Supplied data:
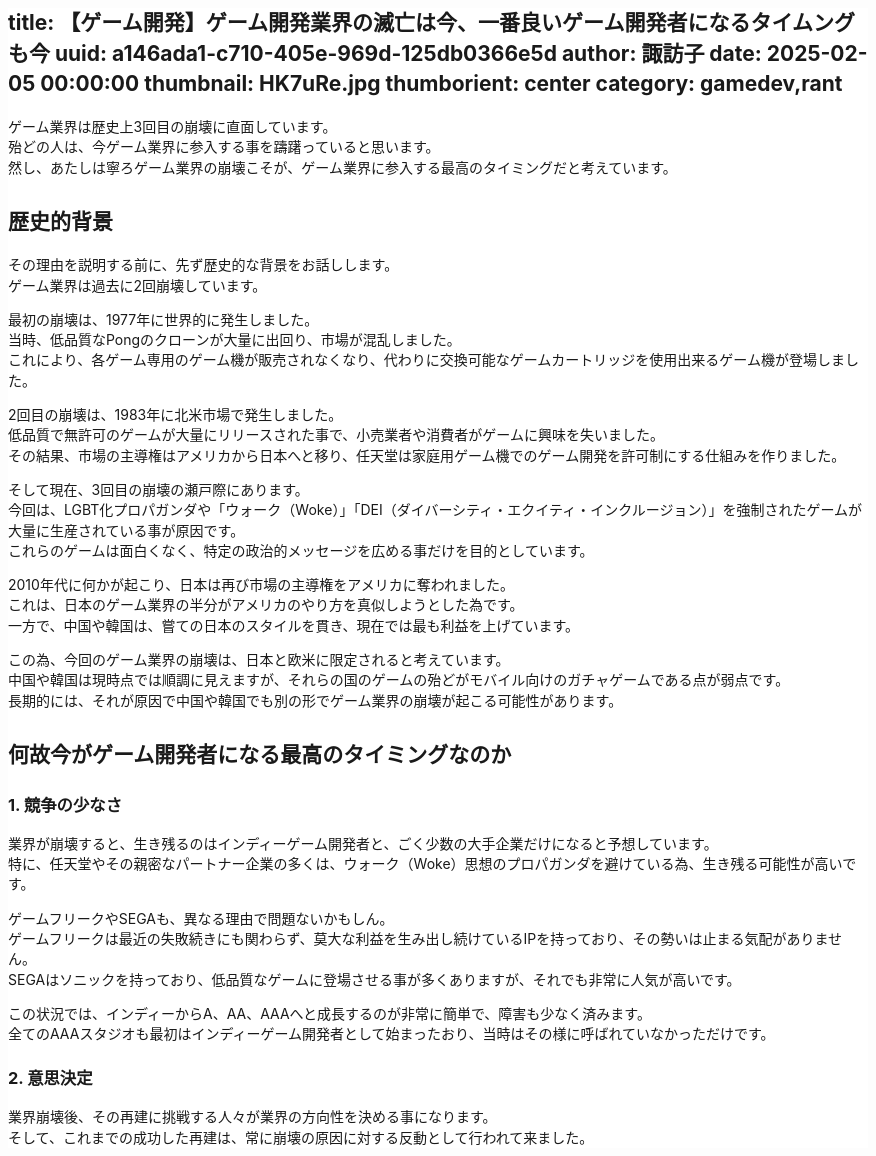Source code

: title: 【ゲーム開発】ゲーム開発業界の滅亡は今、一番良いゲーム開発者になるタイムングも今
uuid: a146ada1-c710-405e-969d-125db0366e5d
author: 諏訪子
date: 2025-02-05 00:00:00
thumbnail: HK7uRe.jpg
thumborient: center
category: gamedev,rant
----
ゲーム業界は歴史上3回目の崩壊に直面しています。\
殆どの人は、今ゲーム業界に参入する事を躊躇っていると思います。\
然し、あたしは寧ろゲーム業界の崩壊こそが、ゲーム業界に参入する最高のタイミングだと考えています。

## 歴史的背景
その理由を説明する前に、先ず歴史的な背景をお話しします。\
ゲーム業界は過去に2回崩壊しています。

最初の崩壊は、1977年に世界的に発生しました。\
当時、低品質なPongのクローンが大量に出回り、市場が混乱しました。\
これにより、各ゲーム専用のゲーム機が販売されなくなり、代わりに交換可能なゲームカートリッジを使用出来るゲーム機が登場しました。

2回目の崩壊は、1983年に北米市場で発生しました。\
低品質で無許可のゲームが大量にリリースされた事で、小売業者や消費者がゲームに興味を失いました。\
その結果、市場の主導権はアメリカから日本へと移り、任天堂は家庭用ゲーム機でのゲーム開発を許可制にする仕組みを作りました。

そして現在、3回目の崩壊の瀬戸際にあります。\
今回は、LGBT化プロパガンダや「ウォーク（Woke）」「DEI（ダイバーシティ・エクイティ・インクルージョン）」を強制されたゲームが大量に生産されている事が原因です。\
これらのゲームは面白くなく、特定の政治的メッセージを広める事だけを目的としています。

2010年代に何かが起こり、日本は再び市場の主導権をアメリカに奪われました。\
これは、日本のゲーム業界の半分がアメリカのやり方を真似しようとした為です。\
一方で、中国や韓国は、嘗ての日本のスタイルを貫き、現在では最も利益を上げています。

この為、今回のゲーム業界の崩壊は、日本と欧米に限定されると考えています。\
中国や韓国は現時点では順調に見えますが、それらの国のゲームの殆どがモバイル向けのガチャゲームである点が弱点です。\
長期的には、それが原因で中国や韓国でも別の形でゲーム業界の崩壊が起こる可能性があります。

## 何故今がゲーム開発者になる最高のタイミングなのか
### 1. 競争の少なさ
業界が崩壊すると、生き残るのはインディーゲーム開発者と、ごく少数の大手企業だけになると予想しています。\
特に、任天堂やその親密なパートナー企業の多くは、ウォーク（Woke）思想のプロパガンダを避けている為、生き残る可能性が高いです。

ゲームフリークやSEGAも、異なる理由で問題ないかもしん。\
ゲームフリークは最近の失敗続きにも関わらず、莫大な利益を生み出し続けているIPを持っており、その勢いは止まる気配がありません。\
SEGAはソニックを持っており、低品質なゲームに登場させる事が多くありますが、それでも非常に人気が高いです。

この状況では、インディーからA、AA、AAAへと成長するのが非常に簡単で、障害も少なく済みます。\
全てのAAAスタジオも最初はインディーゲーム開発者として始まったおり、当時はその様に呼ばれていなかっただけです。

### 2. 意思決定
業界崩壊後、その再建に挑戦する人々が業界の方向性を決める事になります。\
そして、これまでの成功した再建は、常に崩壊の原因に対する反動として行われて来ました。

Assignment: Copy the records above character for character, leaving out the picture.

Written response:
Source code

: title: 【ゲーム開発】ゲーム開発業界の滅亡は今、一番良いゲーム開発者になるタイムングも今
uuid: a146ada1-c710-405e-969d-125db0366e5d
author: 諏訪子
date: 2025-02-05 00:00:00
thumbnail: HK7uRe.jpg
thumborient: center
category: gamedev,rant
----
ゲーム業界は歴史上3回目の崩壊に直面しています。\
殆どの人は、今ゲーム業界に参入する事を躊躇っていると思います。\
然し、あたしは寧ろゲーム業界の崩壊こそが、ゲーム業界に参入する最高のタイミングだと考えています。

## 歴史的背景
その理由を説明する前に、先ず歴史的な背景をお話しします。\
ゲーム業界は過去に2回崩壊しています。

最初の崩壊は、1977年に世界的に発生しました。\
当時、低品質なPongのクローンが大量に出回り、市場が混乱しました。\
これにより、各ゲーム専用のゲーム機が販売されなくなり、代わりに交換可能なゲームカートリッジを使用出来るゲーム機が登場しました。

2回目の崩壊は、1983年に北米市場で発生しました。\
低品質で無許可のゲームが大量にリリースされた事で、小売業者や消費者がゲームに興味を失いました。\
その結果、市場の主導権はアメリカから日本へと移り、任天堂は家庭用ゲーム機でのゲーム開発を許可制にする仕組みを作りました。

そして現在、3回目の崩壊の瀬戸際にあります。\
今回は、LGBT化プロパガンダや「ウォーク（Woke）」「DEI（ダイバーシティ・エクイティ・インクルージョン）」を強制されたゲームが大量に生産されている事が原因です。\
これらのゲームは面白くなく、特定の政治的メッセージを広める事だけを目的としています。

2010年代に何かが起こり、日本は再び市場の主導権をアメリカに奪われました。\
これは、日本のゲーム業界の半分がアメリカのやり方を真似しようとした為です。\
一方で、中国や韓国は、嘗ての日本のスタイルを貫き、現在では最も利益を上げています。

この為、今回のゲーム業界の崩壊は、日本と欧米に限定されると考えています。\
中国や韓国は現時点では順調に見えますが、それらの国のゲームの殆どがモバイル向けのガチャゲームである点が弱点です。\
長期的には、それが原因で中国や韓国でも別の形でゲーム業界の崩壊が起こる可能性があります。

## 何故今がゲーム開発者になる最高のタイミングなのか
### 1. 競争の少なさ
業界が崩壊すると、生き残るのはインディーゲーム開発者と、ごく少数の大手企業だけになると予想しています。\
特に、任天堂やその親密なパートナー企業の多くは、ウォーク（Woke）思想のプロパガンダを避けている為、生き残る可能性が高いです。

ゲームフリークやSEGAも、異なる理由で問題ないかもしん。\
ゲームフリークは最近の失敗続きにも関わらず、莫大な利益を生み出し続けているIPを持っており、その勢いは止まる気配がありません。\
SEGAはソニックを持っており、低品質なゲームに登場させる事が多くありますが、それでも非常に人気が高いです。

この状況では、インディーからA、AA、AAAへと成長するのが非常に簡単で、障害も少なく済みます。\
全てのAAAスタジオも最初はインディーゲーム開発者として始まったおり、当時はその様に呼ばれていなかっただけです。

### 2. 意思決定
業界崩壊後、その再建に挑戦する人々が業界の方向性を決める事になります。\
そして、これまでの成功した再建は、常に崩壊の原因に対する反動として行われて来ました。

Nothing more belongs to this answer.